Президента раздирали противоречия. И разговор с Шуматовой снова ввергнул его в их гущу. Он мысленно вернулся к осени 1943 года, когда на европейском театре военных действий довольно четко наметился поворот в пользу антигитлеровской коалиции — прежде всего, конечно, благодаря беззаветной отваге русских. Но практически это означало возможность капитуляции фашистских войск только перед Красной Армией, что совершенно не устраивало бы Черчилля, да и вряд ли пришлось бы по вкусу самому Рузвельту.

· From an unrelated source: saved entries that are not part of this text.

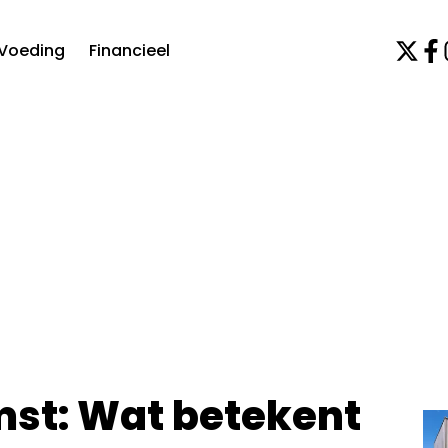
Voeding
Financieel
omst: Wat betekent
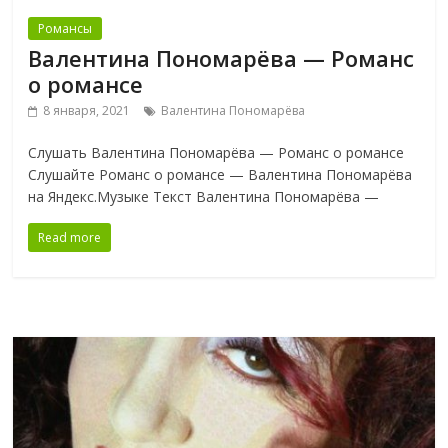
Романсы
Валентина Пономарёва — Романс
о романсе
8 января, 2021
Валентина Пономарёва
Слушать Валентина Пономарёва — Романс о романсе
Слушайте Романс о романсе — Валентина Пономарёва
на Яндекс.Музыке Текст Валентина Пономарёва —
Read more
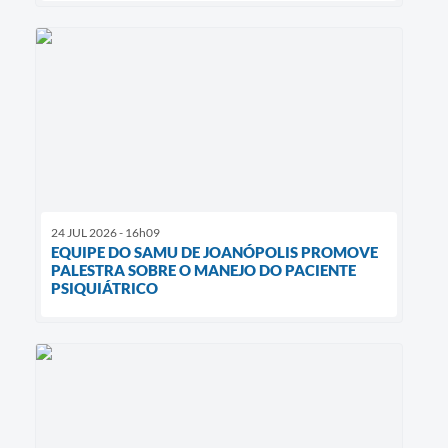
24 JUL 2026 - 16h09
EQUIPE DO SAMU DE JOANÓPOLIS PROMOVE
PALESTRA SOBRE O MANEJO DO PACIENTE
PSIQUIÁTRICO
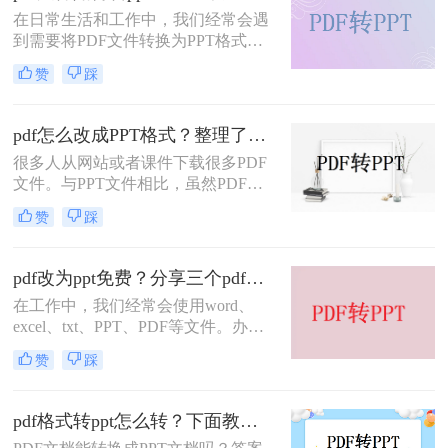
我们一起看看下面这些方法的操作步
在日常生活和工作中，我们经常会遇
骤吧。
到需要将PDF文件转换为PPT格式的
情况。PDF是一种常见的文件格式，
赞
踩
但其内容难以编辑，而PPT则是一种
易于编辑的格式。将PDF文件转换为
PPT格式有多种方法，以确保转换的
pdf怎么改成PPT格式？整理了三种方法，值得收藏！！
准确性和完整性，下面给大家介绍pdf
很多人从网站或者课件下载很多PDF
文件如何转ppt的方法。
文件。与PPT文件相比，虽然PDF保
存方便，但是效果还是不太好。所
赞
踩
以，很多人都把PDF文件转化成ppt文
件来使用。一是看起来更方便、更清
楚，另一方面，添加注解和评论更简
pdf改为ppt免费？分享三个pdf转ppt的方法!
单。很多用户不太熟悉pdf怎么改成
在工作中，我们经常会使用word、
PPT格式，下面就一起来讲讲pdf转
excel、txt、PPT、PDF等文件。办公
PPT的方法。
文件之间的相互转换一直是人们关注
赞
踩
的焦点。然而，由于工作的需要，我
们必须相互转换这些文件类型，其中
最常见的是pdf转ppt。你知道pdf改为
pdf格式转ppt怎么转？下面教你几个方法！
ppt免费吗？如果不知道，那么下面就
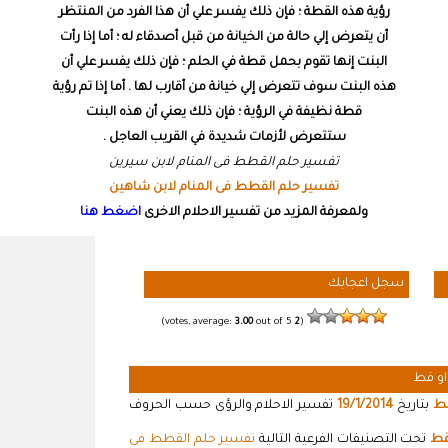
رؤية هذه القطة ؛ فإن ذلك يفسر علي أن هذا الفرد من المنتظر
أن يتعرض إلي حالة من الخيانة من قبل أصدقاء له ؛ أما إذا رأت
البنت إنها تقوم بحمل قطة في الحلم ؛ فإن ذلك يفسر علي أن
هذه البنت سوف تتعرض إلي خيانة من أقارب لها . أما إذا تم رؤية
قطة نظيفة في الرؤية ؛ فإن ذلك يعني أن هذه البنت
ستتعرض لأزمات شديدة في القريب العاجل .
تفسير حلم القطط فى المنام لابن سيرين
تفسير حلم القطط فى المنام لابن شاهين
ولمعرفة المزيد من تفسير الاحلام الاخرى
اضغط هنا
سجل اعجابك
3.00
out of 5)
votes, average:
2
(
او قط
قط
بتاريخ
19/1/2014
تفسير الاحلام والرؤى حسب الحروف
قط
تحت التصنيفات الفرعية التالية
تفسير حلم القطط فى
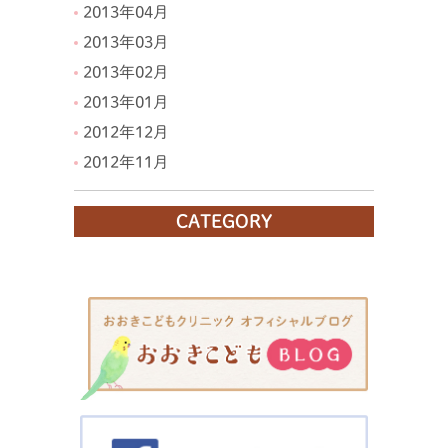
2013年04月
2013年03月
2013年02月
2013年01月
2012年12月
2012年11月
CATEGORY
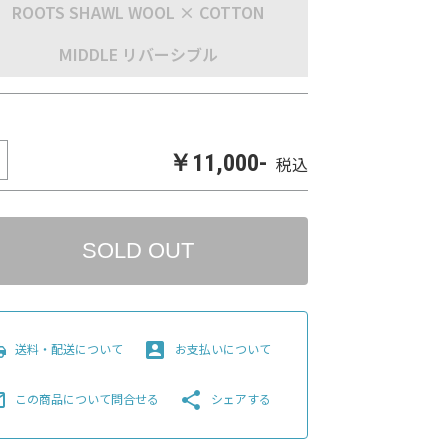
ROOTS SHAWL WOOL × COTTON
MIDDLE リバーシブル
￥11,000-
税込
SOLD OUT
pping
account_box
送料・配送について
お支払いについて
line
share
この商品について問合せる
シェアする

«Но ведь мы же о многом договорились в Тегеране, предусмотрели, казалось бы, все варианты!» с досадой подумал президент.
Но тут же он сам себе возразил, что жизнь с ее конкретными коллизиями гораздо сложнее, чем схемы договоренностей, — она выдвигает новые задачи, завязывает новые гордиевы узлы.
Может быть, он допустил какие-либо ошибки? В Ялте или — еще раньше — в Тегеране?
Рузвельт вспомнил, как активно настаивал британский премьер на встрече «Большой тройки». На первый взгляд, в его настойчивости не было никакого «подтекста». Казалось бы, что удивительного в том, что в сложнейший период войны, когда лучи Победы стали наконец пробиваться сквозь грозовые тучи, лидеры стран-союзников хотят встретиться, чтобы договориться по ряду вопросов дальнейшей совместной стратегии?
Но президент знал: не только это естественное желание руководит Черчиллем. Из бесконечной переписки с английским премьером, из личных бесед во время его посещений Соединенных Штатов Рузвельт вынес совершенно определенное впечатление: главное, что беспокоит Черчилля, определяется двумя словами: «второй фронт».